Em minha concepção, dançar é por a alma em movimento. E como é lindo ver a beleza dançar. Há pessoas que embelezam a dança. Por outro lado, também há os que enfeiam o dançar. Principalmente, a dois. Dançar a dois é uma arte. É partilha. Duas pessoas diferentes, que tem que se unir para se movimentar.
Quando os corpos não sincronizam, há que ter alma para harmonizar os sentimentos. Às vezes um tem graça, o outro não. Às vezes um tem ritmo, ao outro falta. Um tem jeito, o outro não. Às vezes um nasceu para dançar, o outro morre de vontade. Há os que dançam muito e os que queriam muito conseguir. Difícil juntar, no mesmo ritmo, do mesmo jeito. Para embelezar a dança, quem dança muito, tem que ter a humildade de compreender quem apenas deseja muito dançar.

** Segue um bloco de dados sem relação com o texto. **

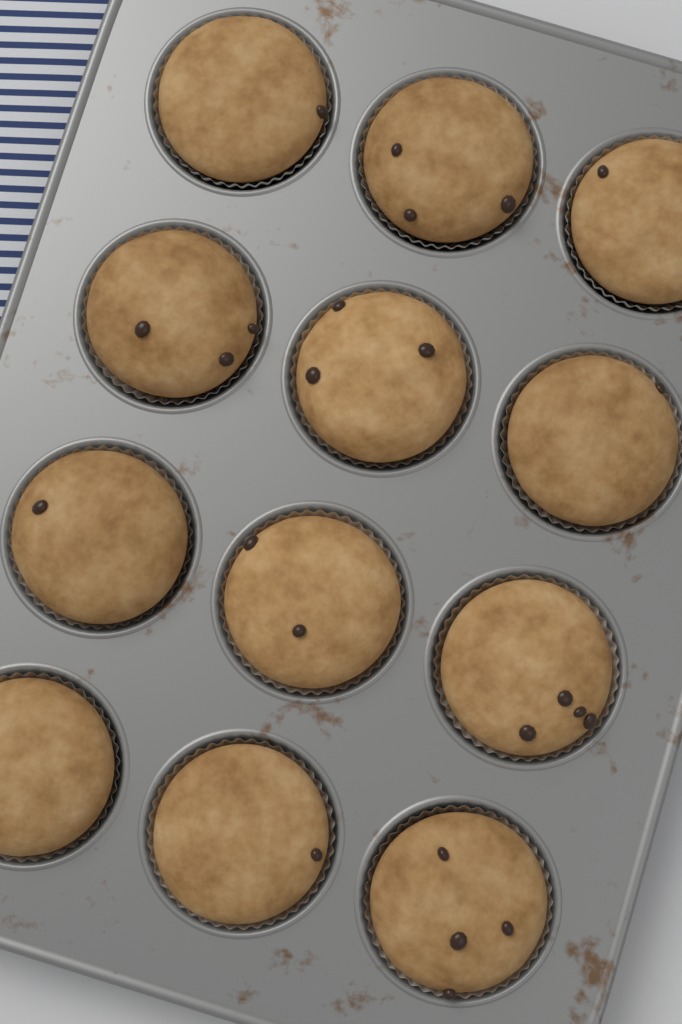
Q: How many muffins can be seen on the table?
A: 12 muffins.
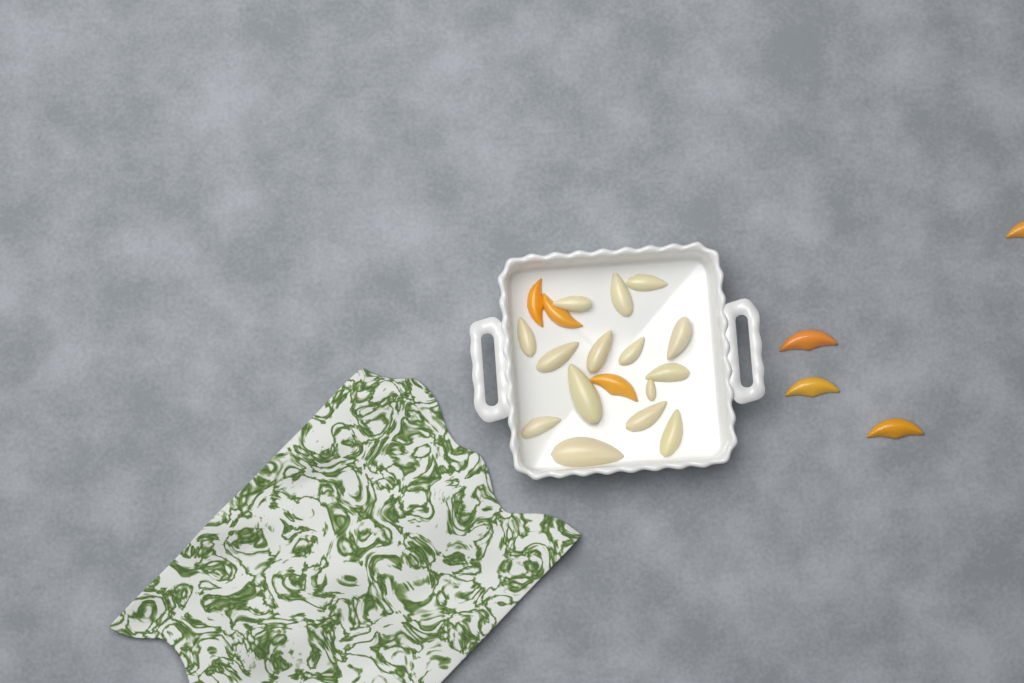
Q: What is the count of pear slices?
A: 15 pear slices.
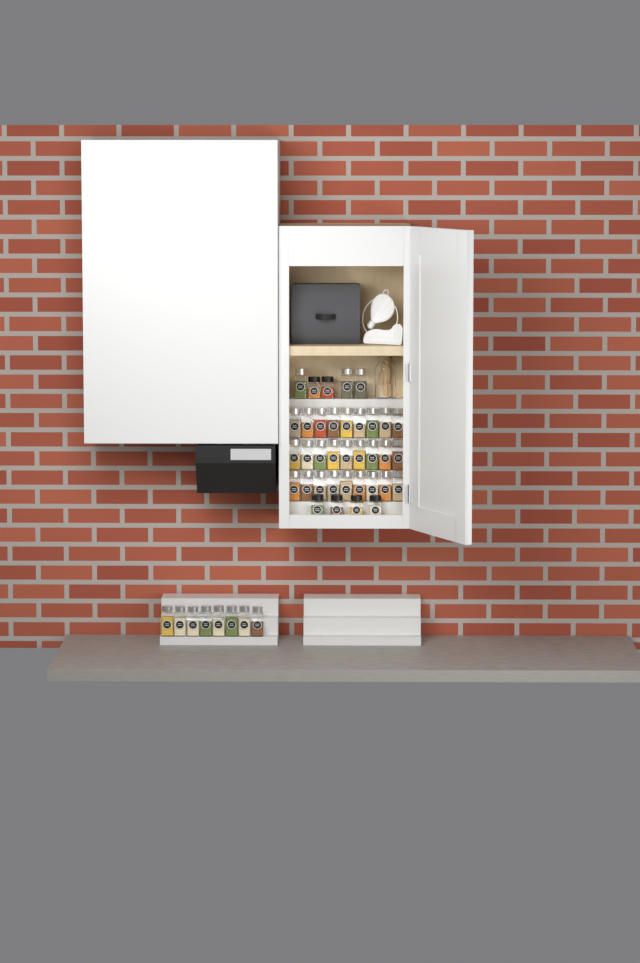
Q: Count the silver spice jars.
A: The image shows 38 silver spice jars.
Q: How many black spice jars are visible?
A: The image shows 6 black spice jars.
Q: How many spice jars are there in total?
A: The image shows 44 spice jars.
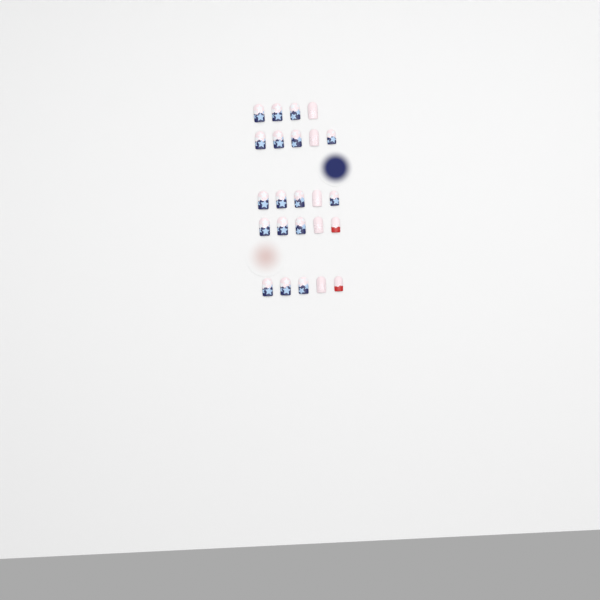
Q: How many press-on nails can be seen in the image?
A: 24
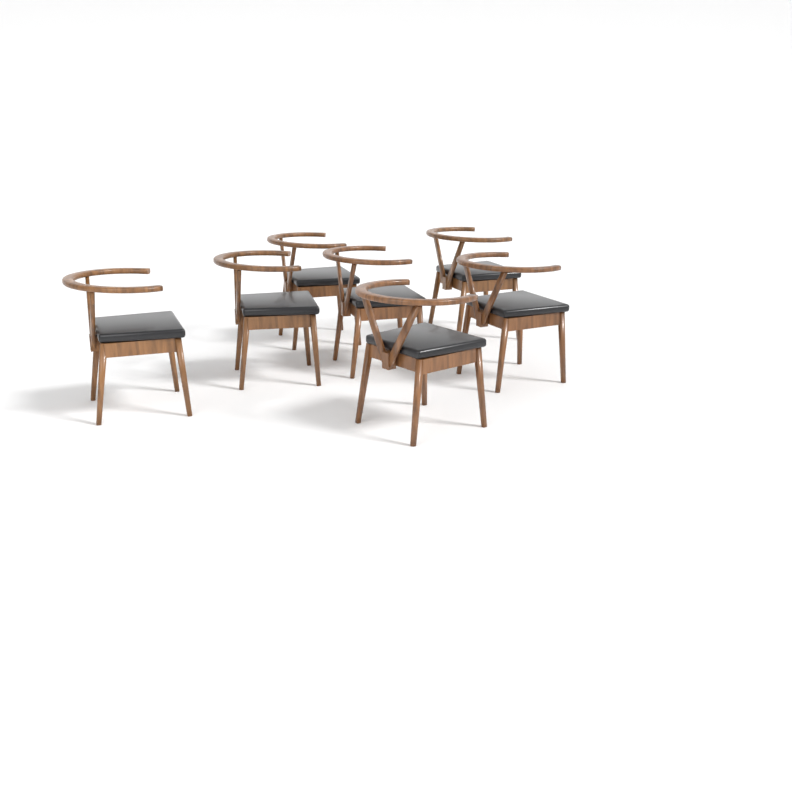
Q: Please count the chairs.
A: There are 7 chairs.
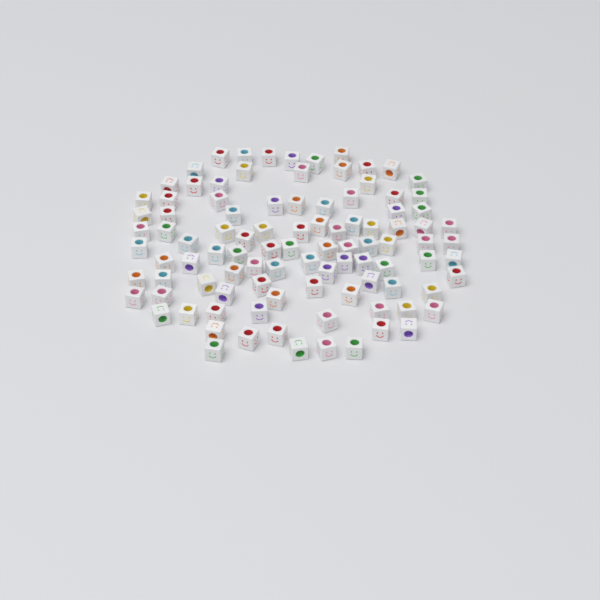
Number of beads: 99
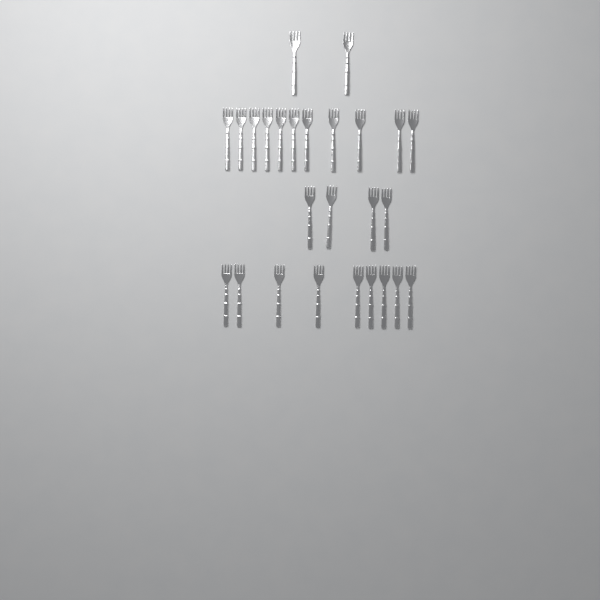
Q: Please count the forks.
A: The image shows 26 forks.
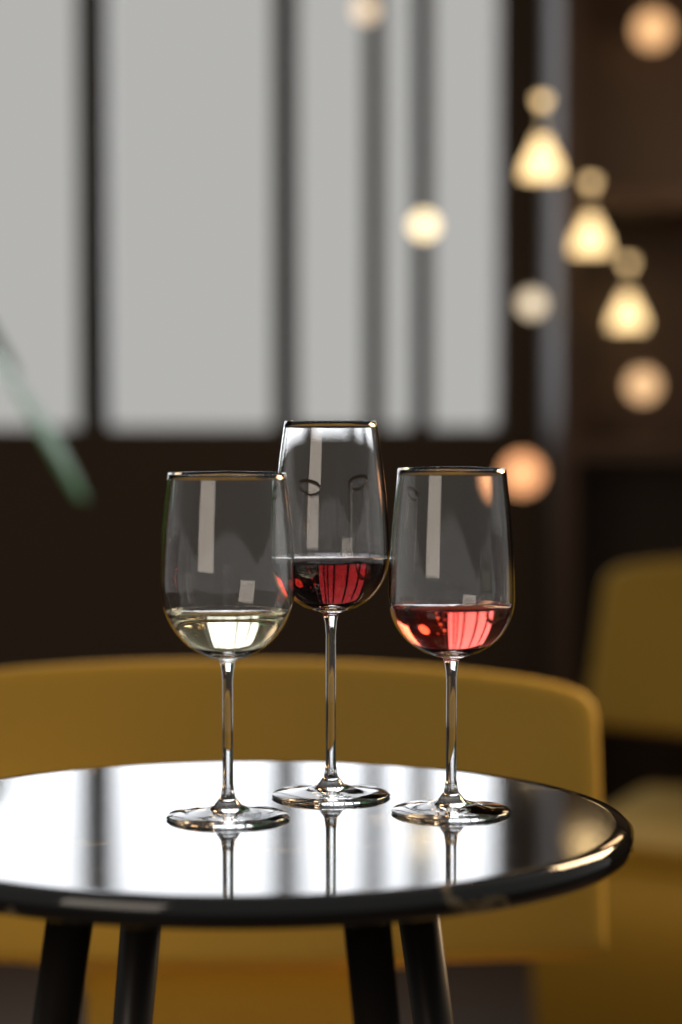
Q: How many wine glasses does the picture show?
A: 3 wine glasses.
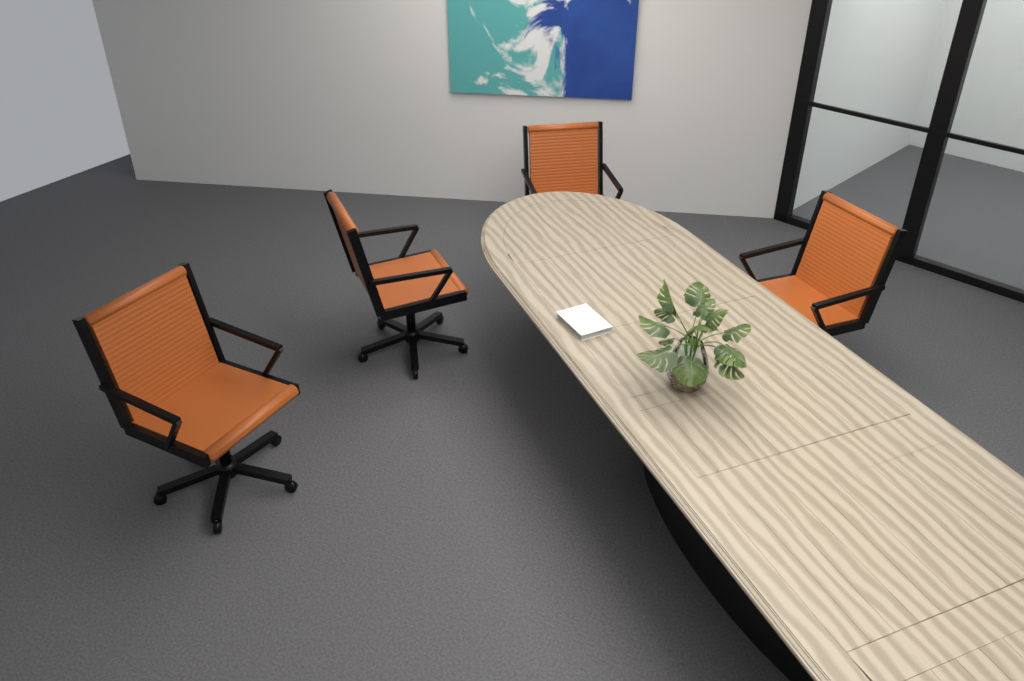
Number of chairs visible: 4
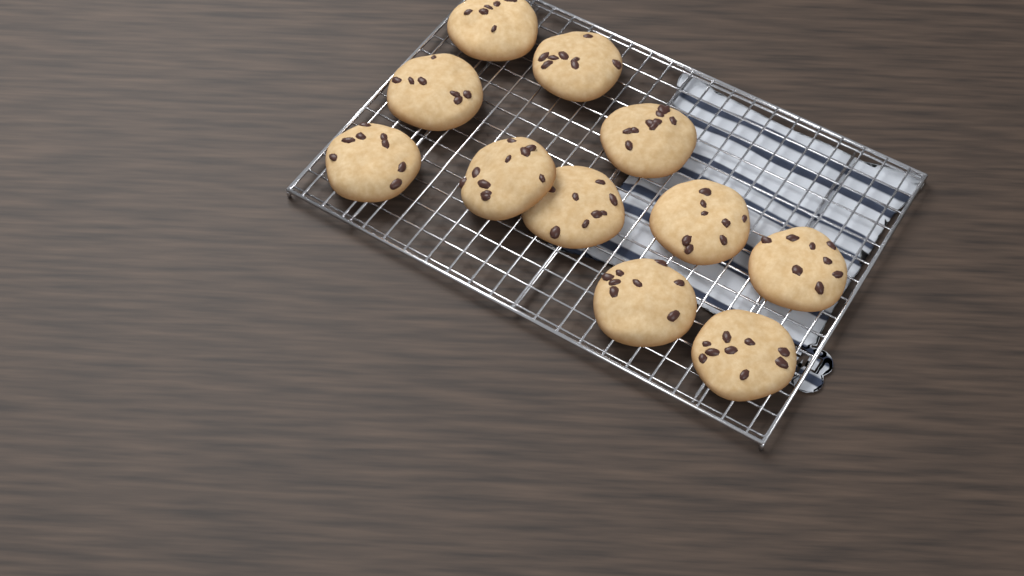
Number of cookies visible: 11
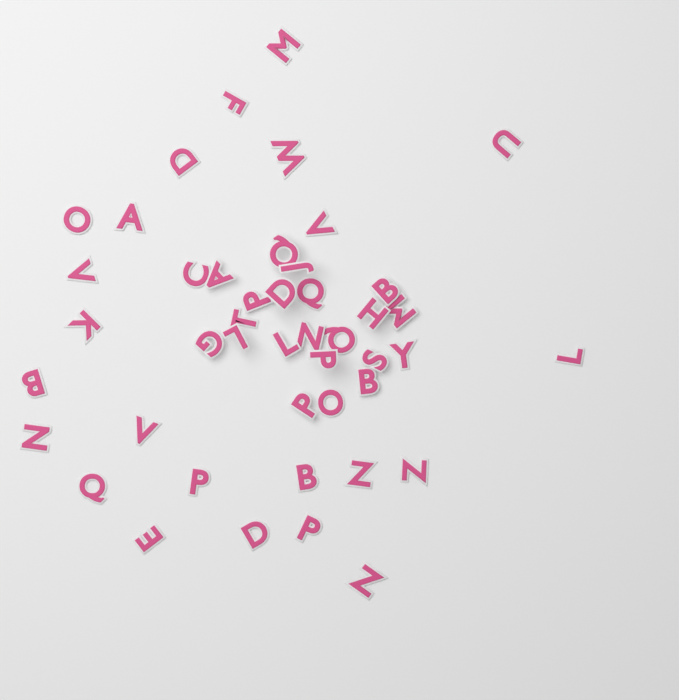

Há pessoas que embelezam a dança com sua postura. Não a sua postura corporal. Com sua postura moral. Tem a gentileza no olhar, a generosidade nos movimentos, a flexibilidade nos conceitos, a humildade como guia. Embeleza a dança, quem tem paciência com os erros dos outros, sabe que erra também. Embeleza a dança quem sorri de seus erros. Quem não se importa de tentar outra vez, quem quer ensinar, dividir, partilhar, se expressar, não apenas aparecer.
Embeleza a dança, quem perde o ritmo, o sapato, o passo, o cambret, mas não perde a linha. Não perde a elegância. Embeleza a dança, quem não se incomoda de ser eterno aprendiz, quem quer aprender todos os dias, quem não desiste nunca de ser feliz.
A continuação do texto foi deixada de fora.